THE TASK
What is needed here is an exact repetition of the records below, beginning at the line that has "### Connecting to ZooKeeper" and stopping after the line that has "setAcl path acl".

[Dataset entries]
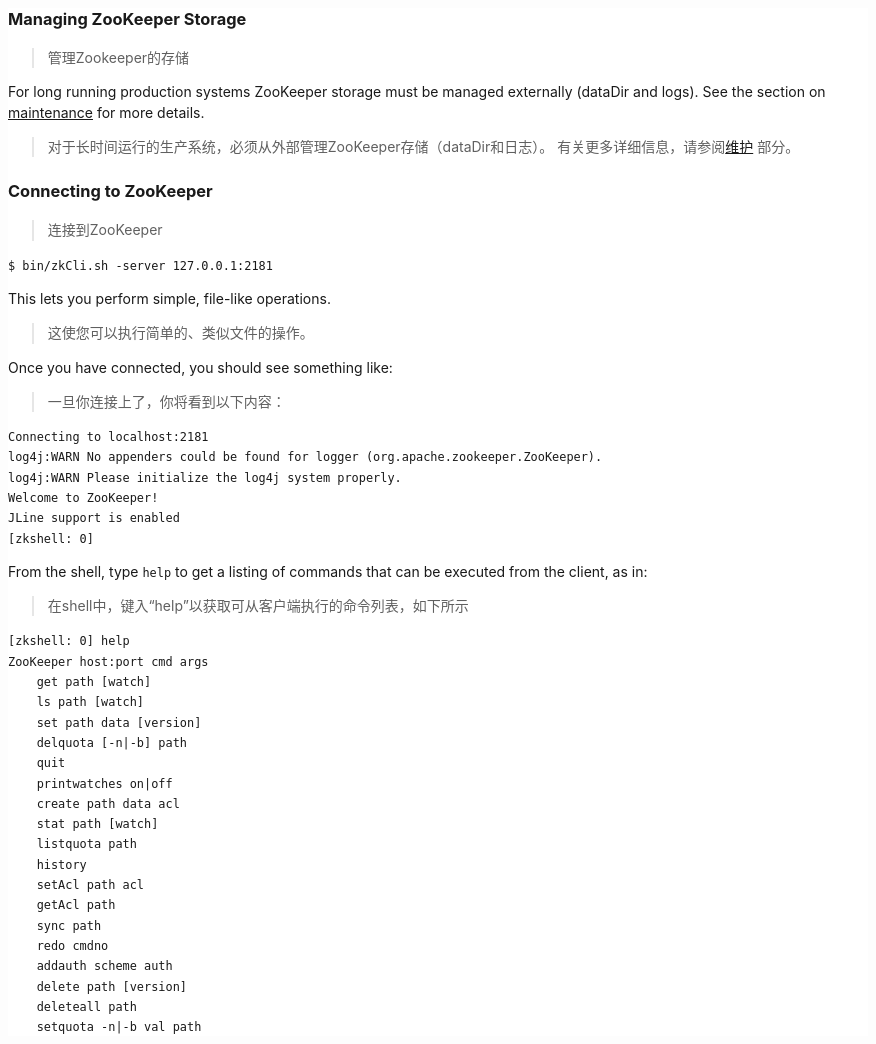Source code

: 
### Managing ZooKeeper Storage
> 管理Zookeeper的存储

For long running production systems ZooKeeper storage must
be managed externally (dataDir and logs). See the section on
[maintenance](https://github.com/apache/zookeeper/blob/branch-3.5.9/zookeeper-docs/src/main/resources/markdown/zookeeperAdmin.html#sc_maintenance) for
more details.
> 对于长时间运行的生产系统，必须从外部管理ZooKeeper存储（dataDir和日志）。
> 有关更多详细信息，请参阅[维护](https://github.com/apache/zookeeper/blob/branch-3.5.9/zookeeper-docs/src/main/resources/markdown/zookeeperAdmin.html#sc_maintenance) 部分。


### Connecting to ZooKeeper
> 连接到ZooKeeper


    $ bin/zkCli.sh -server 127.0.0.1:2181


This lets you perform simple, file-like operations.
> 这使您可以执行简单的、类似文件的操作。

Once you have connected, you should see something like:
> 一旦你连接上了，你将看到以下内容：


    Connecting to localhost:2181
    log4j:WARN No appenders could be found for logger (org.apache.zookeeper.ZooKeeper).
    log4j:WARN Please initialize the log4j system properly.
    Welcome to ZooKeeper!
    JLine support is enabled
    [zkshell: 0]

From the shell, type `help` to get a listing of commands that can be executed from the client, as in:
> 在shell中，键入“help”以获取可从客户端执行的命令列表，如下所示


    [zkshell: 0] help
    ZooKeeper host:port cmd args
        get path [watch]
        ls path [watch]
        set path data [version]
        delquota [-n|-b] path
        quit
        printwatches on|off
        create path data acl
        stat path [watch]
        listquota path
        history
        setAcl path acl
        getAcl path
        sync path
        redo cmdno
        addauth scheme auth
        delete path [version]
        deleteall path
        setquota -n|-b val path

RESULT OF THE EXERCISE
### Connecting to ZooKeeper
> 连接到ZooKeeper


    $ bin/zkCli.sh -server 127.0.0.1:2181


This lets you perform simple, file-like operations.
> 这使您可以执行简单的、类似文件的操作。

Once you have connected, you should see something like:
> 一旦你连接上了，你将看到以下内容：


    Connecting to localhost:2181
    log4j:WARN No appenders could be found for logger (org.apache.zookeeper.ZooKeeper).
    log4j:WARN Please initialize the log4j system properly.
    Welcome to ZooKeeper!
    JLine support is enabled
    [zkshell: 0]

From the shell, type `help` to get a listing of commands that can be executed from the client, as in:
> 在shell中，键入“help”以获取可从客户端执行的命令列表，如下所示


    [zkshell: 0] help
    ZooKeeper host:port cmd args
        get path [watch]
        ls path [watch]
        set path data [version]
        delquota [-n|-b] path
        quit
        printwatches on|off
        create path data acl
        stat path [watch]
        listquota path
        history
        setAcl path acl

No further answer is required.